Revise the entries below, replacing every "Reading left to right" with "Going from left to right" and leaving everything else unchanged. Omit the pictures from your output.

┌──

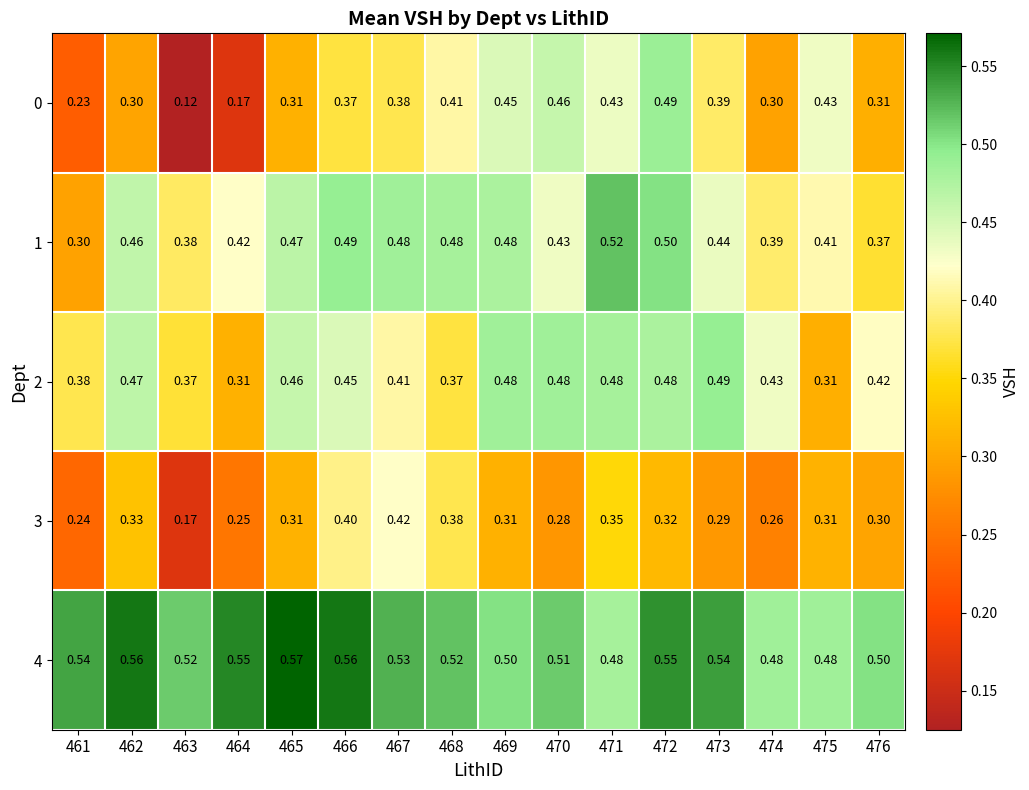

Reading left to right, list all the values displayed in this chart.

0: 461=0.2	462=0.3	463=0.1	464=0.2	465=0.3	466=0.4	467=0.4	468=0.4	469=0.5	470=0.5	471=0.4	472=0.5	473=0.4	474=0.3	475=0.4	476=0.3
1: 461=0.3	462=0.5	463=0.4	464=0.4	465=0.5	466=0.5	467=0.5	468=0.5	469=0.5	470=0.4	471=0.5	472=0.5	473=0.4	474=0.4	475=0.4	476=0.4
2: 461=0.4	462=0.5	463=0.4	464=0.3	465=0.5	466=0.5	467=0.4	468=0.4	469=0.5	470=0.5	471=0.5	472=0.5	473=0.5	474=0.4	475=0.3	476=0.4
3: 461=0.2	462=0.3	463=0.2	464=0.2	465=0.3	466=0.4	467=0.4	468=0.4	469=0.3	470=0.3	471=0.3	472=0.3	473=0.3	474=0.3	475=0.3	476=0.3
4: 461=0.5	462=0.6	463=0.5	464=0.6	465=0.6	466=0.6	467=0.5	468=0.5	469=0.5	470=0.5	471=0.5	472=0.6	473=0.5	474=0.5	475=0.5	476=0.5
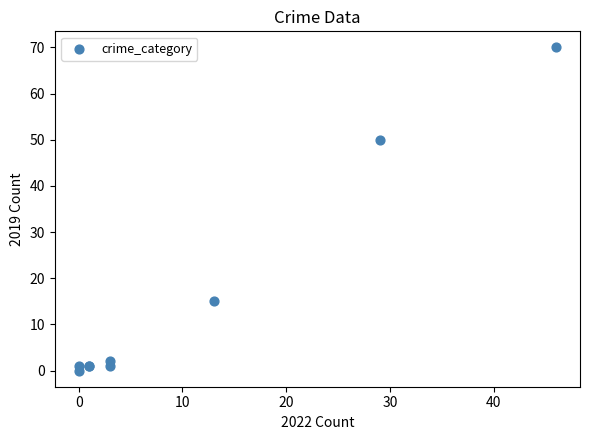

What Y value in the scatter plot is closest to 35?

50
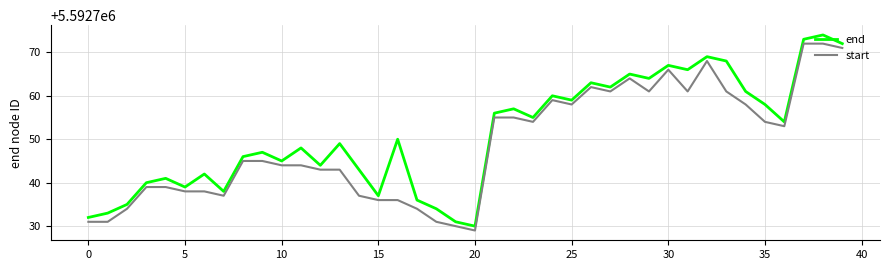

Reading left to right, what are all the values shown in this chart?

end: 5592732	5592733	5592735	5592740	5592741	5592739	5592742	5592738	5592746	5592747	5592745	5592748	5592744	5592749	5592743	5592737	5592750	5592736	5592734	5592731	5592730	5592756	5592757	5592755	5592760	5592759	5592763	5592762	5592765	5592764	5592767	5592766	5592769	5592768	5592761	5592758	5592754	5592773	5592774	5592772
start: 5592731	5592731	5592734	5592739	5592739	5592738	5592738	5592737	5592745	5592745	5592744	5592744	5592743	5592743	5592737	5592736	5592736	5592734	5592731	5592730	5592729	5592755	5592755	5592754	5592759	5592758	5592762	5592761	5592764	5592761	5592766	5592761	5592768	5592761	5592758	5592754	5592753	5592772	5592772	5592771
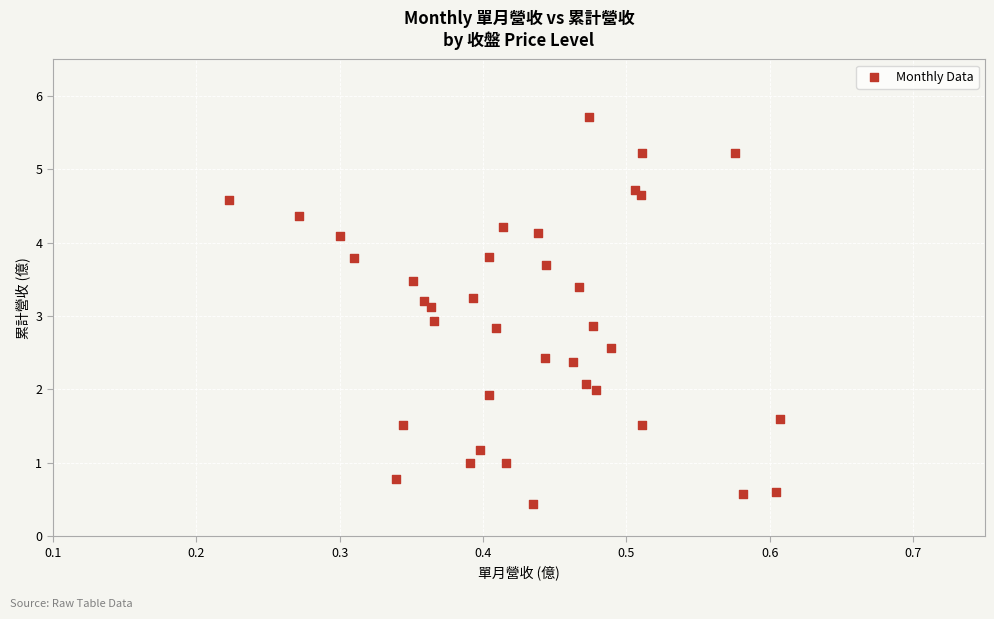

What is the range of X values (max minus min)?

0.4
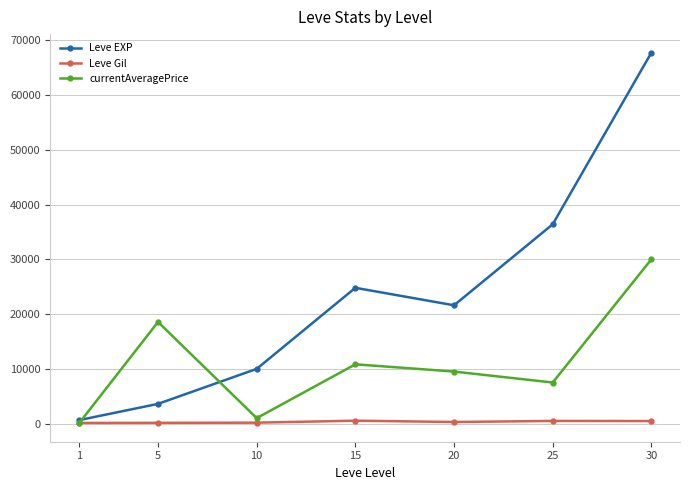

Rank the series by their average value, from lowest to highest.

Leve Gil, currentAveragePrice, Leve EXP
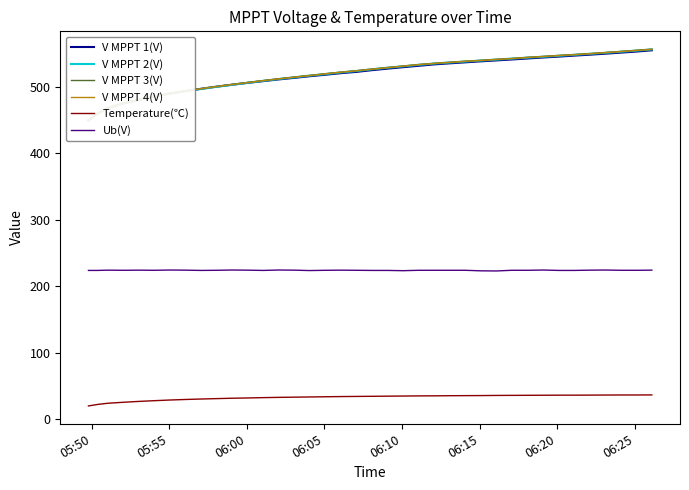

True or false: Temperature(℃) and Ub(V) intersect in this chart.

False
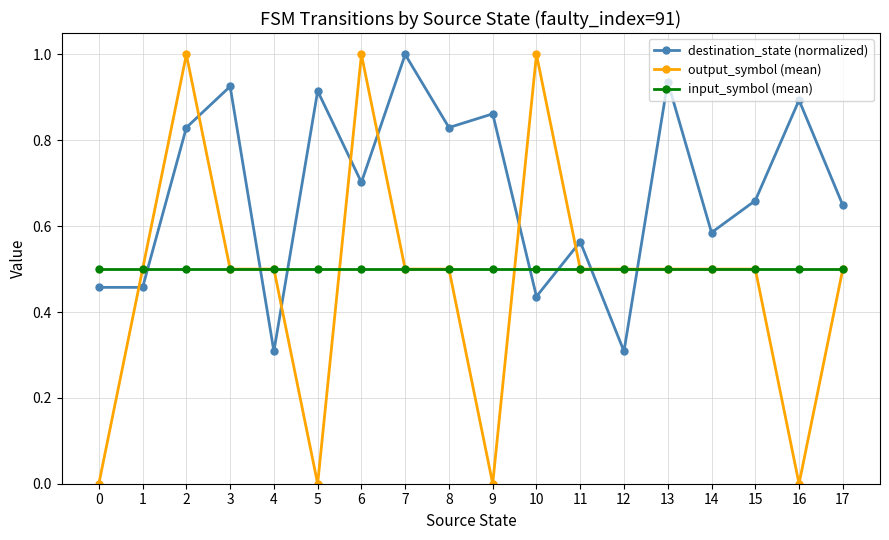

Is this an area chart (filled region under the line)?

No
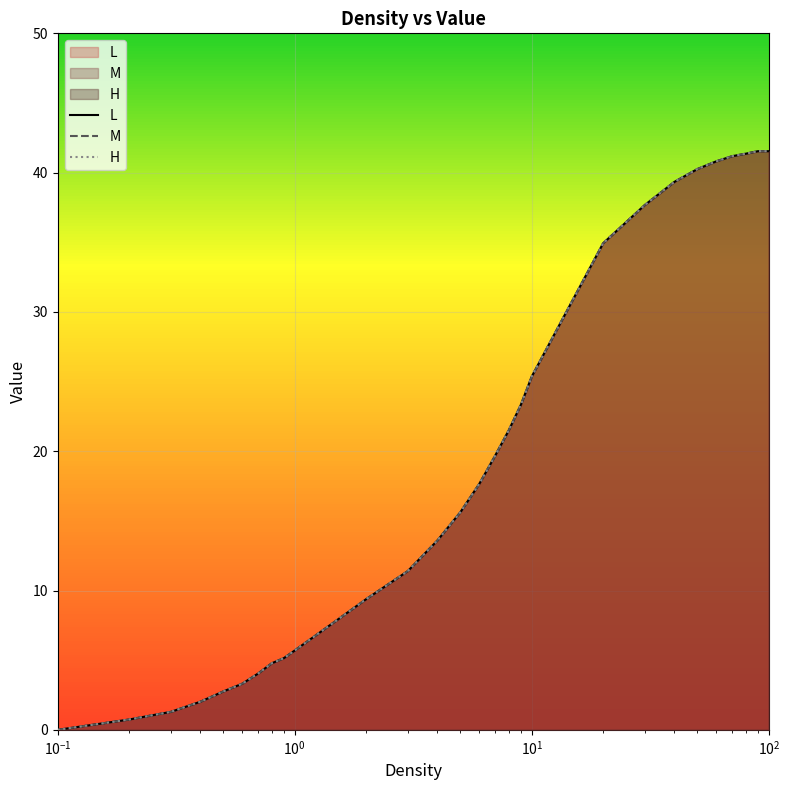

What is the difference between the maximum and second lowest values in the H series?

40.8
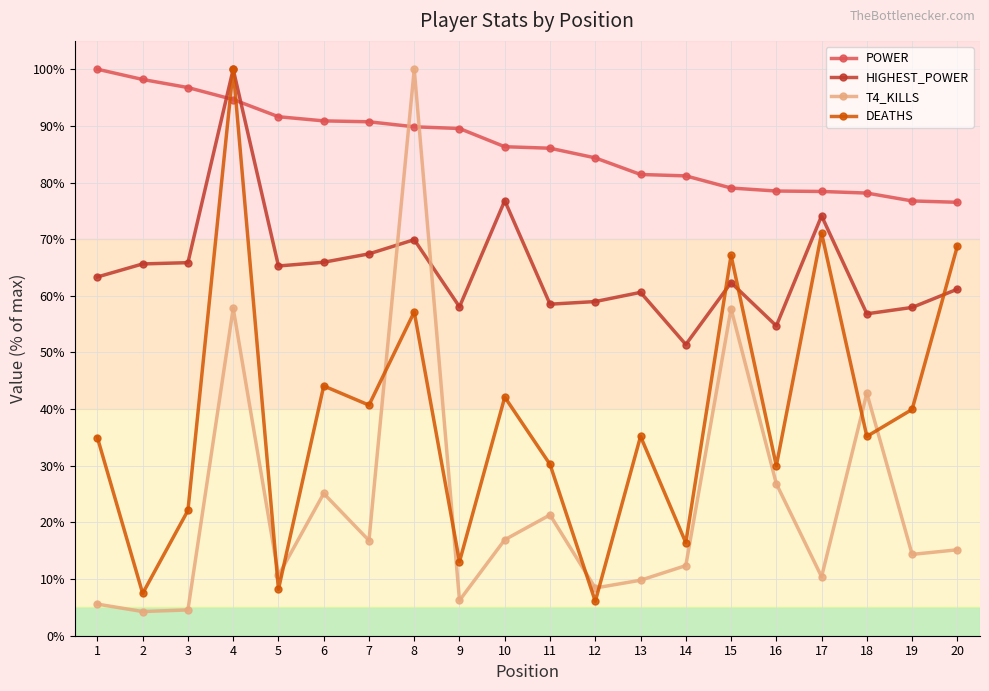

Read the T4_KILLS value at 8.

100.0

└──

* Response area:
Going from left to right, list all the values displayed in this chart.

0: 461=0.2	462=0.3	463=0.1	464=0.2	465=0.3	466=0.4	467=0.4	468=0.4	469=0.5	470=0.5	471=0.4	472=0.5	473=0.4	474=0.3	475=0.4	476=0.3
1: 461=0.3	462=0.5	463=0.4	464=0.4	465=0.5	466=0.5	467=0.5	468=0.5	469=0.5	470=0.4	471=0.5	472=0.5	473=0.4	474=0.4	475=0.4	476=0.4
2: 461=0.4	462=0.5	463=0.4	464=0.3	465=0.5	466=0.5	467=0.4	468=0.4	469=0.5	470=0.5	471=0.5	472=0.5	473=0.5	474=0.4	475=0.3	476=0.4
3: 461=0.2	462=0.3	463=0.2	464=0.2	465=0.3	466=0.4	467=0.4	468=0.4	469=0.3	470=0.3	471=0.3	472=0.3	473=0.3	474=0.3	475=0.3	476=0.3
4: 461=0.5	462=0.6	463=0.5	464=0.6	465=0.6	466=0.6	467=0.5	468=0.5	469=0.5	470=0.5	471=0.5	472=0.6	473=0.5	474=0.5	475=0.5	476=0.5

What Y value in the scatter plot is closest to 35?

50

Going from left to right, what are all the values shown in this chart?

end: 5592732	5592733	5592735	5592740	5592741	5592739	5592742	5592738	5592746	5592747	5592745	5592748	5592744	5592749	5592743	5592737	5592750	5592736	5592734	5592731	5592730	5592756	5592757	5592755	5592760	5592759	5592763	5592762	5592765	5592764	5592767	5592766	5592769	5592768	5592761	5592758	5592754	5592773	5592774	5592772
start: 5592731	5592731	5592734	5592739	5592739	5592738	5592738	5592737	5592745	5592745	5592744	5592744	5592743	5592743	5592737	5592736	5592736	5592734	5592731	5592730	5592729	5592755	5592755	5592754	5592759	5592758	5592762	5592761	5592764	5592761	5592766	5592761	5592768	5592761	5592758	5592754	5592753	5592772	5592772	5592771

What is the range of X values (max minus min)?

0.4

Rank the series by their average value, from lowest to highest.

Leve Gil, currentAveragePrice, Leve EXP

True or false: Temperature(℃) and Ub(V) intersect in this chart.

False

Is this an area chart (filled region under the line)?

No

What is the difference between the maximum and second lowest values in the H series?

40.8

Read the T4_KILLS value at 8.

100.0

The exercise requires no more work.